IS DAVOS THE PROBLEM? IT CERTAINLY ISN’T THE SOLUTION:

Kenneth Rogoff can pinpoint the moment he started to grow concerned Donald Trump would be the next U.S. president: It was when Rogoff’s fellow attendees at the World Economic Forum’s annual meeting last January said it could never happen. “A joke I’ve told 1,000 people in the months since leaving Davos is that the conventional wisdom of Davos is always wrong,” says the Harvard professor and former chief economist of the International Monetary Fund. “No matter how improbable, the event most likely to happen is the opposite of whatever the Davos consensus is.”

The repeated failure of business and political elites to predict what’s coming—last year, that included the U.K.’s vote to leave the European Union—doesn’t strike those returning this month to the Swiss Alps as very funny.

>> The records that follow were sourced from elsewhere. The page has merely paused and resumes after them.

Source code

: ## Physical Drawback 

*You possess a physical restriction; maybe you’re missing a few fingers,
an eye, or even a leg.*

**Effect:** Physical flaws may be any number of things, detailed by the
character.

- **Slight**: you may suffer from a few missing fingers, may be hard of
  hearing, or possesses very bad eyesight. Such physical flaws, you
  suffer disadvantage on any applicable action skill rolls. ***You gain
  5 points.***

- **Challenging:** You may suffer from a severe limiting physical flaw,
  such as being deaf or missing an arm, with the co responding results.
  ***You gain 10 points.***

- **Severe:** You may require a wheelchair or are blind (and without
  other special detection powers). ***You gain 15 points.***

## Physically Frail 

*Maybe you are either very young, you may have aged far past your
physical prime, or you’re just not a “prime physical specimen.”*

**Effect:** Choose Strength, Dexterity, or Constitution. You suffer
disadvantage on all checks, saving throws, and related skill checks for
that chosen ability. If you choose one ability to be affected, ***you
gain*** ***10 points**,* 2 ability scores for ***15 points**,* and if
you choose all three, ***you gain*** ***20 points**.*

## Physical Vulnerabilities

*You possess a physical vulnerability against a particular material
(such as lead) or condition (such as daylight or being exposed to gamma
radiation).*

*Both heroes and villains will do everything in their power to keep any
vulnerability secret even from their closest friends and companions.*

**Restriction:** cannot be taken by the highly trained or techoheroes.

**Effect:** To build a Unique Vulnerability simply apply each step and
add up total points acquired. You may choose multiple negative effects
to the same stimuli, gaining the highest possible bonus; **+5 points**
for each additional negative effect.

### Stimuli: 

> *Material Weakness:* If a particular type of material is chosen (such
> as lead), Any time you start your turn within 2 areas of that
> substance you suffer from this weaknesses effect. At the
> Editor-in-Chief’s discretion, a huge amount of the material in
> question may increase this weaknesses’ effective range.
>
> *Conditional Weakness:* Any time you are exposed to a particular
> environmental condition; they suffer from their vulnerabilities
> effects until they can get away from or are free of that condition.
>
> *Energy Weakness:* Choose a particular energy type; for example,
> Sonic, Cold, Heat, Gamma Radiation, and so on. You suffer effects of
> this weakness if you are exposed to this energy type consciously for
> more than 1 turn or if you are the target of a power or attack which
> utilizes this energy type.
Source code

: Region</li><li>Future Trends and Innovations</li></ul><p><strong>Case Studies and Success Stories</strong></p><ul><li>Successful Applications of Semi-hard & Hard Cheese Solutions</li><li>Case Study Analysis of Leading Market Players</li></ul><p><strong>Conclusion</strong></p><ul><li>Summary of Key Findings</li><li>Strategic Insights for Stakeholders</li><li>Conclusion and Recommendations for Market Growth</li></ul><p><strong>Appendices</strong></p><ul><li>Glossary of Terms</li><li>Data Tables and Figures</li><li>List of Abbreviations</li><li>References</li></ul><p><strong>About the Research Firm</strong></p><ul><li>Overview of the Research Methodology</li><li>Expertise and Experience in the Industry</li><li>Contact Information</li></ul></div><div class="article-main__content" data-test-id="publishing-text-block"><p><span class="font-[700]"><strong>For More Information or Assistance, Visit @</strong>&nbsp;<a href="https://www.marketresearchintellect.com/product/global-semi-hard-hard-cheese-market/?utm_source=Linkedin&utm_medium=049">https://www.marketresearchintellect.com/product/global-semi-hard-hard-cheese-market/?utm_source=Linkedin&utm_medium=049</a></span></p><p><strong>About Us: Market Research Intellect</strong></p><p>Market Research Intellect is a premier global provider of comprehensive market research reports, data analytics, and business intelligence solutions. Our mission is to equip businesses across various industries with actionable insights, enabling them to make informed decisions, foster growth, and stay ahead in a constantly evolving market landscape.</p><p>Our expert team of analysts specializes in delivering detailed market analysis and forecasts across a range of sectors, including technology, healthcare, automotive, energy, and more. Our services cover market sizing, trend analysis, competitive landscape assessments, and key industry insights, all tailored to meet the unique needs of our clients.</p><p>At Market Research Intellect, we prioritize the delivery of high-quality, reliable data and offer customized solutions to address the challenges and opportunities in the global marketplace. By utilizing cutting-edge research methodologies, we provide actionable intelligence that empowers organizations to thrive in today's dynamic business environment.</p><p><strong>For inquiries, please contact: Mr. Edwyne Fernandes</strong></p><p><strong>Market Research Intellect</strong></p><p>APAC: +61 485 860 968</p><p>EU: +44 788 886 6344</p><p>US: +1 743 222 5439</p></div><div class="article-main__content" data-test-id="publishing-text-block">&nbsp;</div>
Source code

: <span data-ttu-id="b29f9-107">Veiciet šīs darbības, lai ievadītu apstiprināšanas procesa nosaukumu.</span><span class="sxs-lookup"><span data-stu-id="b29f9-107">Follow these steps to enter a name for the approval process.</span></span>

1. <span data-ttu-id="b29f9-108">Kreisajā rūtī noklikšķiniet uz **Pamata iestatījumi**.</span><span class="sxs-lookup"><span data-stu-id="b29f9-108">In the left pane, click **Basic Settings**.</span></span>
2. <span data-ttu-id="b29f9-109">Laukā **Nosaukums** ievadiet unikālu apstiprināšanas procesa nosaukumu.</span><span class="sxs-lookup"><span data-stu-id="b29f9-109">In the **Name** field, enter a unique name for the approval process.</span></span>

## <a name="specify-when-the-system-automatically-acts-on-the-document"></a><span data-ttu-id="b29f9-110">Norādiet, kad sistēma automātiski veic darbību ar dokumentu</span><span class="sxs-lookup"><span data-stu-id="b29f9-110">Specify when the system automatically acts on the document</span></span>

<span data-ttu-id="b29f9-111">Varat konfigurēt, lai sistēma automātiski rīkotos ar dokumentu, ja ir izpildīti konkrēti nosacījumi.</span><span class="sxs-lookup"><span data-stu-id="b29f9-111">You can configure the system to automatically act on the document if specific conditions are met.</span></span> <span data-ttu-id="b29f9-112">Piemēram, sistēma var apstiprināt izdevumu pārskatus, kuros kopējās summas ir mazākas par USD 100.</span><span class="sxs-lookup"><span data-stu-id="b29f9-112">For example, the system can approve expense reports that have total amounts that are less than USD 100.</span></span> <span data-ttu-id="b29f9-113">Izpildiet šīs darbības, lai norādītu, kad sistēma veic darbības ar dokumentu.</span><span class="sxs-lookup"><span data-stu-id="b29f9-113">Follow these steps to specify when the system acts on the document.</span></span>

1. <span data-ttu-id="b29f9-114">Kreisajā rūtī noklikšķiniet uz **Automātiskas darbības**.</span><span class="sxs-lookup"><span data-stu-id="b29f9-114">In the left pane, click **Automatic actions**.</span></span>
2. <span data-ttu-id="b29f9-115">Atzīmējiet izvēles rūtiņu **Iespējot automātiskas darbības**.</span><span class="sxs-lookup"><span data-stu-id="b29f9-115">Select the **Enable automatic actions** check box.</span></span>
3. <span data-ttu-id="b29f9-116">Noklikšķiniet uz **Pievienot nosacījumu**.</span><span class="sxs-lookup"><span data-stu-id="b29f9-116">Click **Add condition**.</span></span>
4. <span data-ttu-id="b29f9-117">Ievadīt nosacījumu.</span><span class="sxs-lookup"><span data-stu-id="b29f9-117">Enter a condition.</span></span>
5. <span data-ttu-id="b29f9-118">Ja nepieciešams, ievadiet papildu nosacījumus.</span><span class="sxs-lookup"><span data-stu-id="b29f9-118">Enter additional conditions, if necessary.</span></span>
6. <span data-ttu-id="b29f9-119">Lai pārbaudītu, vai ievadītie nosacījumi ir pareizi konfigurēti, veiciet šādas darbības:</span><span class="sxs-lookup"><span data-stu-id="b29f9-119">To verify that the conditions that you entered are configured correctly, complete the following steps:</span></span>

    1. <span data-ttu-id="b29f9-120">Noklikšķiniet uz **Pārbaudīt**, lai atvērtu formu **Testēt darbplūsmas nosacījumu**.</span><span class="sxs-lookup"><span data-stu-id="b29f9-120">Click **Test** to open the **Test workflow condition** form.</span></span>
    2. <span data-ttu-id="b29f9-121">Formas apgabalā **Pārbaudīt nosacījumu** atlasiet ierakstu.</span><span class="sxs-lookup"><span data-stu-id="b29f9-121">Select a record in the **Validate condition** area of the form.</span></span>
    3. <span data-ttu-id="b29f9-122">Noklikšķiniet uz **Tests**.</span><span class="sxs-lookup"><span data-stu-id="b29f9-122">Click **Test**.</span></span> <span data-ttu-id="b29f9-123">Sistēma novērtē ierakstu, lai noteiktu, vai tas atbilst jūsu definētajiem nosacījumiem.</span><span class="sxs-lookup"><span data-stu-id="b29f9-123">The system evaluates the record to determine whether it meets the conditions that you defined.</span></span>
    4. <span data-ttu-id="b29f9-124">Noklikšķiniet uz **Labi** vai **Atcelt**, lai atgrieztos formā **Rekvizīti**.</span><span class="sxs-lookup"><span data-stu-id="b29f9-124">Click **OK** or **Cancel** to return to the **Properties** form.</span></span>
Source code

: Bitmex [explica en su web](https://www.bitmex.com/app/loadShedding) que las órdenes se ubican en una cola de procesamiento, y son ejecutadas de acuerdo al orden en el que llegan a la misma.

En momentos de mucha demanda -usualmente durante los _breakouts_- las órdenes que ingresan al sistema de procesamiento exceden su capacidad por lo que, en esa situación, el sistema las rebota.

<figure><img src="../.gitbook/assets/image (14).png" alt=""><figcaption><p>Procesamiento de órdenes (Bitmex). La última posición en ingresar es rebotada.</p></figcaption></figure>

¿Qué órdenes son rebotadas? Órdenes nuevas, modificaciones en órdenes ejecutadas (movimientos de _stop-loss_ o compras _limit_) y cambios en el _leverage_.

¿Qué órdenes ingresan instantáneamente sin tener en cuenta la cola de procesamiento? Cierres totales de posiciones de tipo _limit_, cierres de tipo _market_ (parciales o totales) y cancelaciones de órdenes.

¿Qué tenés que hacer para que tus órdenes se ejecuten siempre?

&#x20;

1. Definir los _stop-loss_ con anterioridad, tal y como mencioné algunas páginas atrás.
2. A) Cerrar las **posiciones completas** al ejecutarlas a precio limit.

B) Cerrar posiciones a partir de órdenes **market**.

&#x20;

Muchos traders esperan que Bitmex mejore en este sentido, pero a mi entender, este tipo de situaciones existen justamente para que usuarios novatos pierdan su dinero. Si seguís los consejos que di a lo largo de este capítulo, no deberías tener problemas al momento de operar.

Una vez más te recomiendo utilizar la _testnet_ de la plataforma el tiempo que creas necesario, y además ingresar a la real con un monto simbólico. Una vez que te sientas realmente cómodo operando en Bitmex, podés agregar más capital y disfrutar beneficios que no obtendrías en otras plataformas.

After a year in which political upsets roiled financial markets and killed off the careers of once-dominant Davos-going politicians, the concern for delegates attending this year’s meeting isn’t that their forecasts are often wrong, but that their worldview is. . . .

Even as Davos attendees say they aren’t about to stop advocating for the policies they’ve endorsed for decades, which they believe remain the best way to deliver prosperity, it may be time to concede they’ve been going about it the wrong way. “There has to be some humility. For 30 years the elite have said, ‘We’re managing globalization, and we’re making it work for everyone,’ ” Woods says. “They cannot just keep repeating that.”

If you’re a “global citizen,” you’re a citizen of nowhere.

WHAT EVERYONE WANTS: A candle in “Monkey Farts” scent.